# Need gunsmith for muzzle brake



## killitgrillit (Dec 8, 2011)

Who around the ATL area install's them and what brands are being used. I'am looking for a baffle style not radial and a professional install job on a 300rum sendero.
Thx.


----------



## Summersw (Dec 8, 2011)

I do not know about ATL but I have a guy in Macon if you are interested. He will put whatever kind you like and whatever thread pattern in safe for that 30 cal hole. ( most likely 9/16 X 24) 

PM me


----------



## germag (Dec 8, 2011)

Andy Gazaway in Alpharetta. He's done a bunch of that kind of work for me and he's good at it. 770 576-0011. He's usually not in the shop until after 1:00 pm. Plus...he doesn't take an eternity. You'll probably have it back in a week or so.


----------



## killitgrillit (Dec 8, 2011)

germag said:


> Andy Gazaway in Alpharetta. He's done a bunch of that kind of work for me and he's good at it. 770 576-0011. He's usually not in the shop until after 1:00 pm. Plus...he doesn't take an eternity. You'll probably have it back in a week or so.
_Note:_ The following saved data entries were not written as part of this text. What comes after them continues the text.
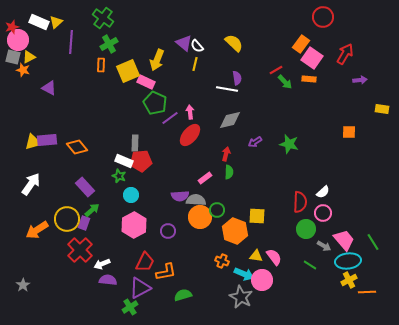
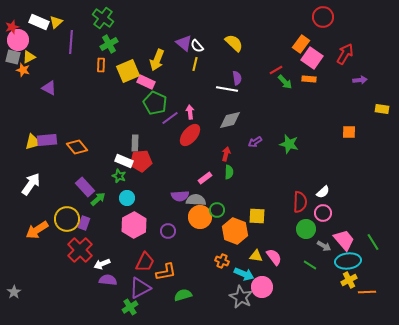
cyan circle at (131, 195): moved 4 px left, 3 px down
green arrow at (92, 210): moved 6 px right, 11 px up
pink circle at (262, 280): moved 7 px down
gray star at (23, 285): moved 9 px left, 7 px down
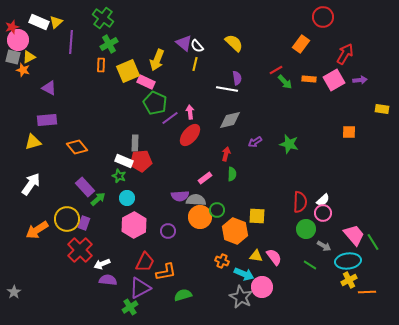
pink square at (312, 58): moved 22 px right, 22 px down; rotated 25 degrees clockwise
purple rectangle at (47, 140): moved 20 px up
green semicircle at (229, 172): moved 3 px right, 2 px down
white semicircle at (323, 192): moved 8 px down
pink trapezoid at (344, 240): moved 10 px right, 5 px up
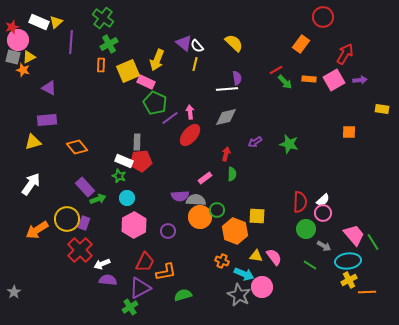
white line at (227, 89): rotated 15 degrees counterclockwise
gray diamond at (230, 120): moved 4 px left, 3 px up
gray rectangle at (135, 143): moved 2 px right, 1 px up
green arrow at (98, 199): rotated 21 degrees clockwise
gray star at (241, 297): moved 2 px left, 2 px up
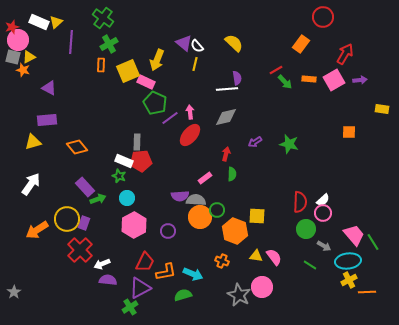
cyan arrow at (244, 274): moved 51 px left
germag, do you know what types of brakes he use's or will he install any type, specifically one that needs to be timed like the painkiller, holland etc.


----------



## germag (Dec 8, 2011)

killitgrillit said:


> germag, do you know what types of brakes he use's or will he install any type, specifically one that needs to be timed like the painkiller, holland etc.
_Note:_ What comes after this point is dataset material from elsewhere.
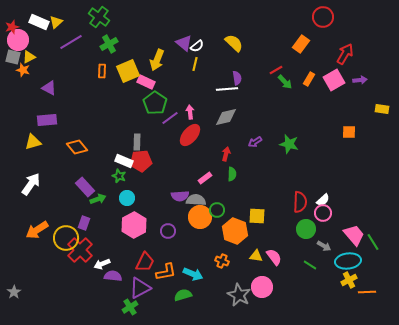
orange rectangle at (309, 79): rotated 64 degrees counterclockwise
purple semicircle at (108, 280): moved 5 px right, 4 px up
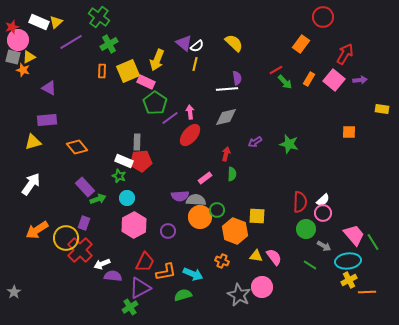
pink square at (334, 80): rotated 20 degrees counterclockwise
I always supply the brake myself. I'm sure he'll install anything...he might have to charge more if he has to time it, but I wouldn't think it would be a big problem. Call him tomorrow and talk to him about it. He's a nice guy and his prices are very reasonable. The last brake he installed for me, he threaded the barrel, installed the brake and turned it down to blend with the barrel and Parkerized it and made a Parkerized thread protector for me all for $120....and provided me with a tool to remove and install the brake with. It took him 1 week.


----------



## Flaustin1 (Dec 11, 2011)

What do yall mean by "timing" the brake?  Never heard of that.


----------



## germag (Dec 11, 2011)

It's similar to timing the screws on a fine old shotgun. You want that side-ported brake to be level...you don't want the ports cocked up and down at an angle, you want the porting straight out to the side. You also want the thing tight. The thread length as it comes is almost never going to work out like that, so you have to mill the brake to achieve that. If the threads are not bottoming out, you may have to cut the shoulder back until the brake is oriented correctly when it is threaded on and tightened down. If the threads are bottoming out, then you cut the threaded portion shorter (a little at a time) until it tightens down properly and is oriented correctly. With old shotguns, like old fine SxS and O/U shotguns, you'll notice that every screw has the slot oriented exactly the same way. That is called "timed" screws.


----------



## Flaustin1 (Dec 11, 2011)

Gotca.  I assumed that would be a standard practice of any reputable smith.


----------



## germag (Dec 11, 2011)

Well, yeah....it is. But they usually charge extra for brakes that need to be timed over those that don't because there's a lot of extra labor involved. A brake like a Vais or Harrel Precision or something like that doesn't need to be timed. It's just a matter of threading the barrel, installing the brake, maybe parkerizing or bluing the brake, maybe making and matching a thread protector.


----------



## The Godevil (Dec 12, 2011)

American Precision Arms in Jefferson,GA. makes one of the most effective muzzle brakes I've ever used.
http://www.americanprecisionarms.com/


Here's a video that demo's how effective it is.
http://www.youtube.com/watch?v=tMLMof4P8Hk


----------



## safebuilder (Dec 13, 2011)

x2 on Gazaway he does good work


----------



## dixiejacket (Dec 13, 2011)

*Gunsmith*

Call Brian at Ott Gun Works in Douglasville.  He does excellent work and would be glad to answer questions for you before you decided where to take your gun.


----------